— В этом есть резон… Конечно, есть. Но — такова специфика нашей работы. И потом, если он невиновен, его же оправдают. Чего вам еще надо?
— Но перед этим его будут судить! Это же нелепо!
— Ничего нелепого в этом нет, дорогая Мария Ильинична, — сказал Горышев с доброй и усталой улыбкой. — Суд призван судить… Но я вас понимаю. Вопросы морали сейчас глубоко волнуют общественность, а значит, и вас, журналистов. Вы хотите сами посмотреть — а не напутало ли следствие? Что за улики, где они? Наломают эти милиционеры да следователи дров, просто беда с ними. Так ведь? — Он снова улыбнулся. — Мы предоставим в ваше распоряжение весь материал. Ознакомьтесь, разберитесь… Глядишь — и нам поможете.
«До чего вредный мужик, — думала Маша по дороге. — Знает ведь, что я ни бельмеса во всем этом не понимаю. Радуется! А чего радуется? Сейчас натравлю на вас Антона Сергеевича, он разберется в этих уликах… Противное слово какое — улики… Откуда вмятина? Геннадий сам ничего понять не может. И потом…»
Она даже остановилась — так внезапно пришла ей в голову эта мысль. Геннадия могут осудить. Могут. Судебные ошибки бывают, и не так уж редко. Откуда они? Из-за небрежности и равнодушия судей, предвзятости следствия или в силу стечения обстоятельств? Но все ли равно… Лучше бы он… Она не решалась даже про себя закончить эту фразу. Лучше бы он действительно сбил Демина. Все было бы просто. Понес наказание, и только.

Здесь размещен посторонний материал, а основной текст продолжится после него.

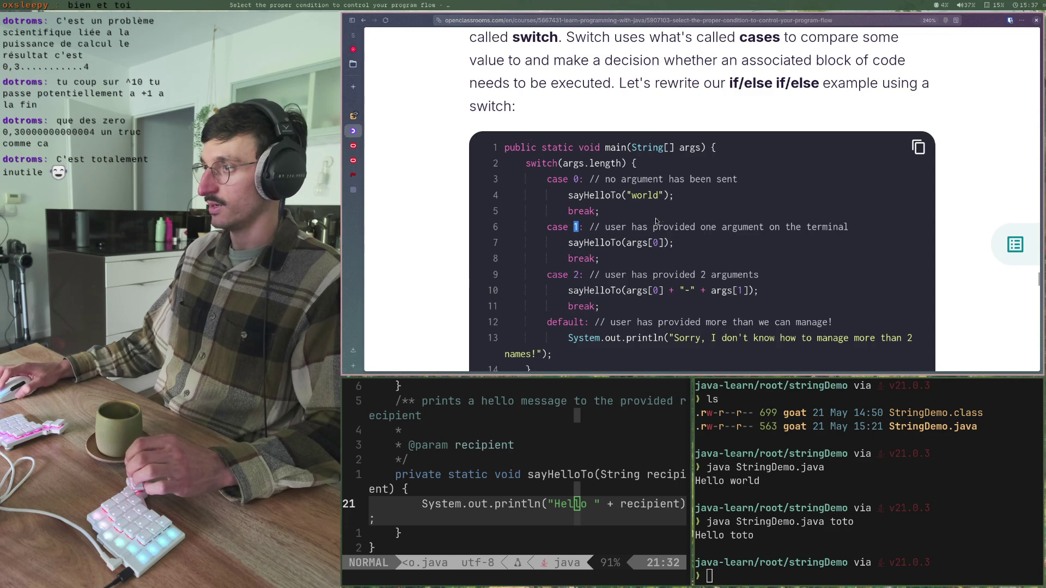
left_click_drag(563, 243, 675, 243)
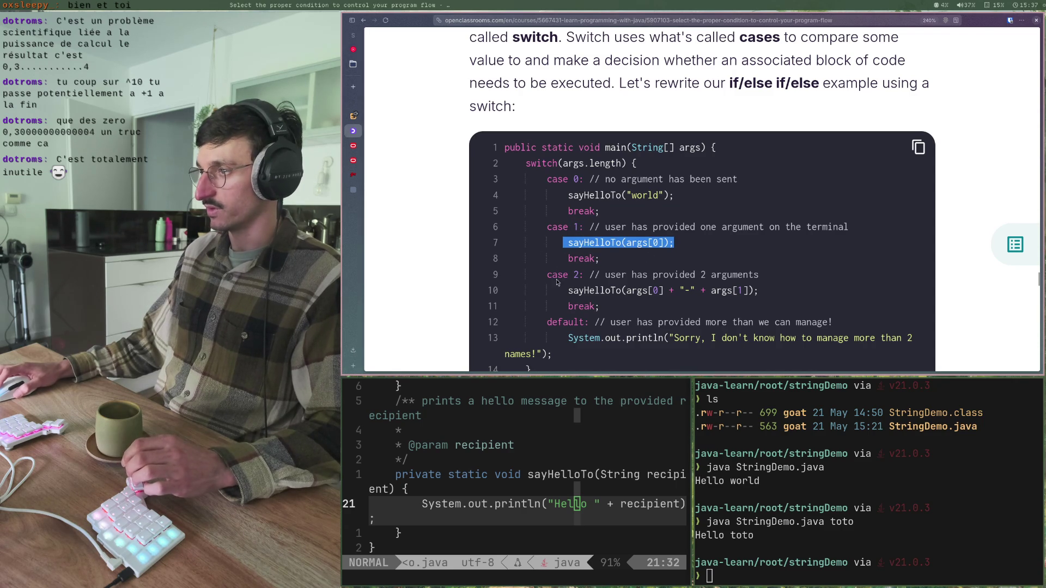
left_click(625, 259)
left_click_drag(626, 243, 662, 247)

Карева в редакции не было. Болен, лежит дома с температурой. Кто еще может помочь? Аркадий Семенович уехал в тундру.
Вот так. Сиди и думай. Единственный советчик — письменный стол. Она оделась и пошла к Антону Сергеевичу домой. Что особенного, надо же проведать человека. Не забыть бы только спросить о здоровье.
Карев сказал:
— Действительно, странная история. Насколько я разбираюсь в людях, Русанов так поступить не мог. — Он слабо улыбнулся. — С его гонором и наглостью он скорее бы чужую вину на себя взял… Но этих соображений, я думаю, недостаточно?
— Недостаточно, — кивнула Маша.
— Так-так… А что делать?
— Не знаю…
— Помнится, Мария Ильинична, я поручал вам заняться Русановым? Задание не выполнено. А? Так вот, продолжайте заниматься.
— Антон Сергеевич! Вы знаете, что такое юзовый след? Что такое деформация продольная и поперечная, и как установить какие-то там точки касания? Я не знаю…
— А вам и не надо, Машенька, — корректный Антон Сергеевич никогда не позволял себе так называть ее. — Вот что, Машенька, я вам сейчас дам один очень старый и неоригинальный совет. Хотите? Поезжайте на базу, к ребятам. Они все-таки шоферы. А я… Я потом скажу речь.
— Что вы скажете? — не поняла Маша.
— Речь скажу! — Он посмотрел на нее из-под очков. — Не верите? Думаете, Карев не умеет говорить речи? Еще какие умеет! Не хуже, чем Плевако.
23
Что такое тундра, знают все. В тундре водятся олени, комары и карликовые березки, стоят яранги. Над ярангами летают вертолеты, радостная детвора машет им руками. Тундра обязательно ровная и гладкая. На то она и тундра.
Тайга обязательно непроходимая. В тайге бурелом, лесные пожары, медведи и деревья толщиной с водонапорную башню.
За неделю Геннадий узнал, что тайга — это всего лишь сопки, поросшие редким кедрачом, а тундра — те же сопки, поросшие еще более редким кедрачом. По крайней мере, таков был колымский вариант тайги и тундры.
Яранги ему понравились. Но не очень. Ему больше понравилась бревенчатая гостиница, в которой они пили чай в последний вечер перед возвращением. Их было трое — он, Шлендер и молодой врач Николай Петрович Быков, которого они везли из тундры в цивилизованные места.
Аркадий Семенович сказал:
— Знаете, друзья, кому я всю жизнь завидовал? Ни за что не угадаете. Вот ты, Гена, думаешь кому?
— Представления не имею.
— Нет, ну а все-таки?
— Наверное, Генри Форду. У него на яхте киль из золота и гальюн корейской черешней отделан.
— М-да… А вы, Николай Петрович?
— Трудно сказать. Я завидовал разным людям. Мечникову. Пири. Потом Кибальчичу. Его судьба меня потрясла, но, откровенно говоря, я бы себе другой судьбы не хотел.
— Благородно…
«Зараза, — подумал Геннадий, косясь на доктора Быкова. — Как дрова пилить, так тебя нет, руки бережешь, а судьбу выбирать — ты первый благодетель человечества».